Auf Initiative des Deutschen Baugewerbes, der Steinbruchs-Berufsgenossenschaft und der Hersteller Schwing und Putzmeister sowie auf Wunsch einiger Betonpumpenbetreiber wurde ab 1996 der Lehrgang zum „Qualifizierten Betonpumpenmaschinisten“ (QBPM) angeboten. Träger des Lehrganges war zunächst das Berufsförderungswerk Deutsches Baugewerbe in Dortmund (BFW-Bau Dortmund).

Die angebotenen zweiwöchigen Lehrgänge beim BFW-Bau Dortmund stießen aber wegen ihrer Dauer und der hohen Kosten auf keine große Resonanz. Deshalb hat die Steinbruchs-Berufsgenossenschaft gemeinsam mit den Betonpumpenherstellern Putzmeister und Schwing sowie unter starker Beteiligung der Firma Neuland Beton H. Burgis KG Hamburg ein Ausbildungskonzept entwickelt, das sich eng an die Praxis anlehnt.

Das Konzept sah vor, dass neben den bisherigen zweitägigen Vorbereitungslehrgängen beim Hersteller und den eintägigen Arbeitssicherheitsseminaren der StBG ergänzend ein fünftägiges Seminar zum „Qualifizierten Betonpumpenmaschinisten“ in der Nähe der Betonpumpenbetreiber, unseren Mitgliedsunternehmen, angeboten wird.

Die neuen Seminare behandeln nicht nur das Problem der Arbeitssicherheit beim Pumpbetrieb, sondern beinhalten auch die theoretischen und praktischen Grundlagen beim Umgang mit dieser anspruchsvollen Geräte, wie

Zum Abschluss des Seminars erfolgt eine theoretische und praktische Prüfung vor einem Prüfungsausschuss. Die Teilnehmer erwerben nach erfolgreich abgeschlossener Prüfung den Titel „Qualifizierter Betonpumpenmaschinist“. Dafür erhalten sie ein entsprechendes Lehrgangs-Zertifikat  und den „Führerschein für Betonpumpen-Maschinisten“.

Nach diesem neuen Ausbildungskonzept wurden im Jahre 1999 Pilotseminare in Schwerin und in Kaiserslautern mit insgesamt 32 Teilnehmern erfolgreich durchgeführt. Aufgrund der positiven Resonanz dieser Ausbildung hat auf Beschluss des Vorstandes der Steinbruchs-Berufsgenossenschaft diese die Aufgabe des Lehrgangsträgers übernommen.
* * *
* Aufgaben zum Text *
(a) Erkläre anhand des Lesetexts zur Ausbildung von Betonpumpenmaschinisten, warum die Steinbruchs-Berufsgenossenschaft mit Putzmeister, Schwing und Neuland Beton ein neues Ausbildungskonzept entwickelte.
(b) Nenne alle Städte, die im Lesetext zur Ausbildung von Betonpumpenmaschinisten erwähnt werden.
(c) Gib aus dem Lesetext den Abschnitt aus, der mit „Die neuen Seminare“ beginnt und mit „des Lehrgangsträgers übernommen.“ endet.

Gespeicherte Einträge:
* * *
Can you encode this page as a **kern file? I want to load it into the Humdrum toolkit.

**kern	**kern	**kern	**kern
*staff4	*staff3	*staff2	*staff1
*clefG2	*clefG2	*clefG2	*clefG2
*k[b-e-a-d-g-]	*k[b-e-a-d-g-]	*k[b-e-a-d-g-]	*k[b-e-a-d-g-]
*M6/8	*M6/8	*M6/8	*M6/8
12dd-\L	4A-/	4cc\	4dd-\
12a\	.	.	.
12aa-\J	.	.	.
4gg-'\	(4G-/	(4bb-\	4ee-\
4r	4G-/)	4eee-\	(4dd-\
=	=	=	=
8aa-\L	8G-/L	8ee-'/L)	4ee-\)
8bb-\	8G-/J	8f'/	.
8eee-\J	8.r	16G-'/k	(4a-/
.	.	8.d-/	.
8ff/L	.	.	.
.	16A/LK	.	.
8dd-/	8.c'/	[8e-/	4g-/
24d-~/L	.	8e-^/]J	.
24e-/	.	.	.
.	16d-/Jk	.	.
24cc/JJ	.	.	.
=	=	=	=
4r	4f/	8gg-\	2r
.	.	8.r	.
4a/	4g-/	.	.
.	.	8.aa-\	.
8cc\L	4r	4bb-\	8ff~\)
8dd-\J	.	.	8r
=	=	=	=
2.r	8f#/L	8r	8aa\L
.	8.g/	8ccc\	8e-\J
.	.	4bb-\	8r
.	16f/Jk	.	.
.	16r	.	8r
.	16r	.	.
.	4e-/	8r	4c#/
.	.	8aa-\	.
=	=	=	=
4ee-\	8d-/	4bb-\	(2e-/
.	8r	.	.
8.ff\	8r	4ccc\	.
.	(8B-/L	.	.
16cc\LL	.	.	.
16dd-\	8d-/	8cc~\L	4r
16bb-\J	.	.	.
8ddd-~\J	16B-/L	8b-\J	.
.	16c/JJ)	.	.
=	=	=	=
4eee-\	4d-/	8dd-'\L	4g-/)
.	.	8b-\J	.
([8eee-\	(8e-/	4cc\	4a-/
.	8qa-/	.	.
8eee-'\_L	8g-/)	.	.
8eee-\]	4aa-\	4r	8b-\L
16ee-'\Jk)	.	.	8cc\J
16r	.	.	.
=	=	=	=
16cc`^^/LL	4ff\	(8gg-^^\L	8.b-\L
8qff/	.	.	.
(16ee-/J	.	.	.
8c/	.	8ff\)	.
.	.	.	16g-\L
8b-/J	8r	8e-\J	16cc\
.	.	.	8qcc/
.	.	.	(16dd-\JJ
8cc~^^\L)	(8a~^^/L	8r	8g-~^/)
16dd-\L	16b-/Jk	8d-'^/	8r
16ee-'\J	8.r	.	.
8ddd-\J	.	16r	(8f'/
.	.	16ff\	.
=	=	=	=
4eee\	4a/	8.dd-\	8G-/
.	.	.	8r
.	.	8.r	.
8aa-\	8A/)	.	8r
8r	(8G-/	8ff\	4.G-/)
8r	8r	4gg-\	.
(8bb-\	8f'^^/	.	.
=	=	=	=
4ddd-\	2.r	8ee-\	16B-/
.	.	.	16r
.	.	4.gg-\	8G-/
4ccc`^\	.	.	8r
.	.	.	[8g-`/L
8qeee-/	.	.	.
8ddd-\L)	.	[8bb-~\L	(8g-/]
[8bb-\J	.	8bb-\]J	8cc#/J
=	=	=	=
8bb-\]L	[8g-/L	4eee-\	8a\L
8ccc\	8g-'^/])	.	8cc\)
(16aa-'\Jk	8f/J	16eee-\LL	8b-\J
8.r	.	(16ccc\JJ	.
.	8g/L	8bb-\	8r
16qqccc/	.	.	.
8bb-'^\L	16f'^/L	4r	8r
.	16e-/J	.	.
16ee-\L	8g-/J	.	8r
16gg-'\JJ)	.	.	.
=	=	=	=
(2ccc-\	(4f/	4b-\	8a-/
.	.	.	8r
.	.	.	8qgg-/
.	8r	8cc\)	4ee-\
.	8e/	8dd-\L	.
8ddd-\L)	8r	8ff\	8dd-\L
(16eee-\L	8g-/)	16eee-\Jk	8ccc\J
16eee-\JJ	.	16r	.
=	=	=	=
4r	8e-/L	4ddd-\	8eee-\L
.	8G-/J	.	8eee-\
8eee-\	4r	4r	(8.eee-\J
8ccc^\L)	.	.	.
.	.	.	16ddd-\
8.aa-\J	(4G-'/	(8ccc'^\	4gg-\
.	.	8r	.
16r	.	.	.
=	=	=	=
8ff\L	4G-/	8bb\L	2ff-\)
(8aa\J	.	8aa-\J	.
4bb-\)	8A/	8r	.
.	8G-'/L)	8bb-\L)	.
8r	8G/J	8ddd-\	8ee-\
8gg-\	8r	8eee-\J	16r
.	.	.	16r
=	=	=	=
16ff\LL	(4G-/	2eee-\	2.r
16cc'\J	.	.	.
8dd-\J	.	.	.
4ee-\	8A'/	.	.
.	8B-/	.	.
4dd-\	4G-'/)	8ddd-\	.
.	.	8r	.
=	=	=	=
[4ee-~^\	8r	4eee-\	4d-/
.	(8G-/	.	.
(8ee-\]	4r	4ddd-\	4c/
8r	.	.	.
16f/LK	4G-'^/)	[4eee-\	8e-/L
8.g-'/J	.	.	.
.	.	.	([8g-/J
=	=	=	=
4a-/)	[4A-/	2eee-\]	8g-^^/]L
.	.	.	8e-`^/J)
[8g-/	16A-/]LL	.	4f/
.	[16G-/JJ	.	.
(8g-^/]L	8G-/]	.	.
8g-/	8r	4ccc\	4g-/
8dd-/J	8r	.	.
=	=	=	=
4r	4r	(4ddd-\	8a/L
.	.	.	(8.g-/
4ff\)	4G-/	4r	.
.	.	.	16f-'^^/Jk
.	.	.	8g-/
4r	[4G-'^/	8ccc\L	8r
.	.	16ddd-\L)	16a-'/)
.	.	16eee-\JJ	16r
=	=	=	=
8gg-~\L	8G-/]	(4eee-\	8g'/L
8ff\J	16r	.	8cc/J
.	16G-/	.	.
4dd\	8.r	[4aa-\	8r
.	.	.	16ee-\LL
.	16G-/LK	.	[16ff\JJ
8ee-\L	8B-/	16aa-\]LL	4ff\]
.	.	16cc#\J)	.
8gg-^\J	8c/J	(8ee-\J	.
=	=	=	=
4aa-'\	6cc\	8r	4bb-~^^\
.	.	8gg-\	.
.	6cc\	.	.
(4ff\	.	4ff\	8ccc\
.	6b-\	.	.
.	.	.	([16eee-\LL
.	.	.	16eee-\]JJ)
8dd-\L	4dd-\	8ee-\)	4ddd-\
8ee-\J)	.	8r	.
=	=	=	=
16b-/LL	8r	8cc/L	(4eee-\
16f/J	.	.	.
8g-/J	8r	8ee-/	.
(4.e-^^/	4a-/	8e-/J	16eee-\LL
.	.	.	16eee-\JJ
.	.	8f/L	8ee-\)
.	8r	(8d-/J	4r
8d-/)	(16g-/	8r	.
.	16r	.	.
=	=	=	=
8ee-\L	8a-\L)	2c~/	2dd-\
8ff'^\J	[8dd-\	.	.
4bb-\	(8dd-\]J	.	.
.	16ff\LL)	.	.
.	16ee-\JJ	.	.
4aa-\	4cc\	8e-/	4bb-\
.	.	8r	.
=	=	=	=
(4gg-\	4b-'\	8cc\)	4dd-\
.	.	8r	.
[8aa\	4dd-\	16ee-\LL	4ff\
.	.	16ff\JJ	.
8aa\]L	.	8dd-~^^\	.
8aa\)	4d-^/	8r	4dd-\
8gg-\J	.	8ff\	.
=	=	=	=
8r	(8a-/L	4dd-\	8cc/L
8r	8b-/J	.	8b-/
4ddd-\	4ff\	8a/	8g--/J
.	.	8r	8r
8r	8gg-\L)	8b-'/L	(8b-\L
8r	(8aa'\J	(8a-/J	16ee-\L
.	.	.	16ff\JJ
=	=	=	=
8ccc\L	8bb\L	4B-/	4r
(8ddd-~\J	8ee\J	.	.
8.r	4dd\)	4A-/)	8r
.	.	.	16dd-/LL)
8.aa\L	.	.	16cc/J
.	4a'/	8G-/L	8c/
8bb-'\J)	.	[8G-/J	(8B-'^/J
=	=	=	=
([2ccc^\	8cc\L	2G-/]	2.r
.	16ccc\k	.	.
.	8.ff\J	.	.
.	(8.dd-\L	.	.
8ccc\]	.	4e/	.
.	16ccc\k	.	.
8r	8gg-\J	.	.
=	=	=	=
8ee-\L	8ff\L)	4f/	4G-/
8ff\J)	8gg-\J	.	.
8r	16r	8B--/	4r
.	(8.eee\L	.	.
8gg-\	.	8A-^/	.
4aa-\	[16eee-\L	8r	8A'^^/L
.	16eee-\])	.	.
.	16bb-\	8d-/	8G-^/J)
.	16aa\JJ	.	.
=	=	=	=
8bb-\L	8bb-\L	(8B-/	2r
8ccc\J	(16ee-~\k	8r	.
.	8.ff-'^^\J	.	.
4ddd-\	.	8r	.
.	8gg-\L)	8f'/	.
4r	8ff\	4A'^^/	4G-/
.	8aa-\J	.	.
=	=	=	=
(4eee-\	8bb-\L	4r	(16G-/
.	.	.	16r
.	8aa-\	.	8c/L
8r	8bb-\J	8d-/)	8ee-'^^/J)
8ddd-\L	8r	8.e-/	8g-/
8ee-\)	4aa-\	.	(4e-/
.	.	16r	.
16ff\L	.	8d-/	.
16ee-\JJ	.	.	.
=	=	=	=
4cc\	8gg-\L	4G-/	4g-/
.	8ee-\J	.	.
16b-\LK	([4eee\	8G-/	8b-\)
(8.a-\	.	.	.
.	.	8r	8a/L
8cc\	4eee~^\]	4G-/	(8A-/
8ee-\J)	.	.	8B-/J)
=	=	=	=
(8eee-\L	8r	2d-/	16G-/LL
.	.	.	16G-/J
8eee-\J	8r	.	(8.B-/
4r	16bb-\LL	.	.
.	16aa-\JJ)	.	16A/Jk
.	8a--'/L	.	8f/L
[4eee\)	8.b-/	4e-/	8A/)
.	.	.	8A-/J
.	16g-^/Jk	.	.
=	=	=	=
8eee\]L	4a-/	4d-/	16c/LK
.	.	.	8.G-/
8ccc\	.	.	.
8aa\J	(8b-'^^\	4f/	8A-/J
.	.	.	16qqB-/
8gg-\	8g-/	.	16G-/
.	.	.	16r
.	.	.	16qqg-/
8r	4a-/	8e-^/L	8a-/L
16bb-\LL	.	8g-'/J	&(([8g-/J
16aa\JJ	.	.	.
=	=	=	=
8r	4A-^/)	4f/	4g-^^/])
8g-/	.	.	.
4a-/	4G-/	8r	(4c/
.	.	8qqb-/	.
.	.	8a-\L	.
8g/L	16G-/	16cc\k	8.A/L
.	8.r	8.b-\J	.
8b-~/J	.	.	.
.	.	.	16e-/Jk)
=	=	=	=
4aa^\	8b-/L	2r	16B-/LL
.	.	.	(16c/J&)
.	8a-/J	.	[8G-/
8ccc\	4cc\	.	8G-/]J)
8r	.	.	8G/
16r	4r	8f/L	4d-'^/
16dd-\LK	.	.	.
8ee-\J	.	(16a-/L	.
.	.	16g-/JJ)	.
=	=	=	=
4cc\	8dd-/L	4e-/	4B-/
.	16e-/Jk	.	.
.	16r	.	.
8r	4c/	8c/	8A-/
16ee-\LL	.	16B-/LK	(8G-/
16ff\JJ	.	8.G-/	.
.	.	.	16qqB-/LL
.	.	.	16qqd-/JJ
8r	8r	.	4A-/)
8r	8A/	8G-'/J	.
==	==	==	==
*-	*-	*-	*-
* * *
* Antworten in Reihenfolge *
(a) Die zweiwöchigen Lehrgänge beim BFW-Bau Dortmund fanden wegen ihrer Dauer und der hohen Kosten wenig Resonanz. Deshalb wurde ein praxisnahes Ausbildungskonzept entwickelt.

(b) Dortmund, Hamburg, Schwerin, Kaiserslautern

(c)
Die neuen Seminare behandeln nicht nur das Problem der Arbeitssicherheit beim Pumpbetrieb, sondern beinhalten auch die theoretischen und praktischen Grundlagen beim Umgang mit dieser anspruchsvollen Geräte, wie

Zum Abschluss des Seminars erfolgt eine theoretische und praktische Prüfung vor einem Prüfungsausschuss. Die Teilnehmer erwerben nach erfolgreich abgeschlossener Prüfung den Titel „Qualifizierter Betonpumpenmaschinist“. Dafür erhalten sie ein entsprechendes Lehrgangs-Zertifikat  und den „Führerschein für Betonpumpen-Maschinisten“.

Nach diesem neuen Ausbildungskonzept wurden im Jahre 1999 Pilotseminare in Schwerin und in Kaiserslautern mit insgesamt 32 Teilnehmern erfolgreich durchgeführt. Aufgrund der positiven Resonanz dieser Ausbildung hat auf Beschluss des Vorstandes der Steinbruchs-Berufsgenossenschaft diese die Aufgabe des Lehrgangsträgers übernommen.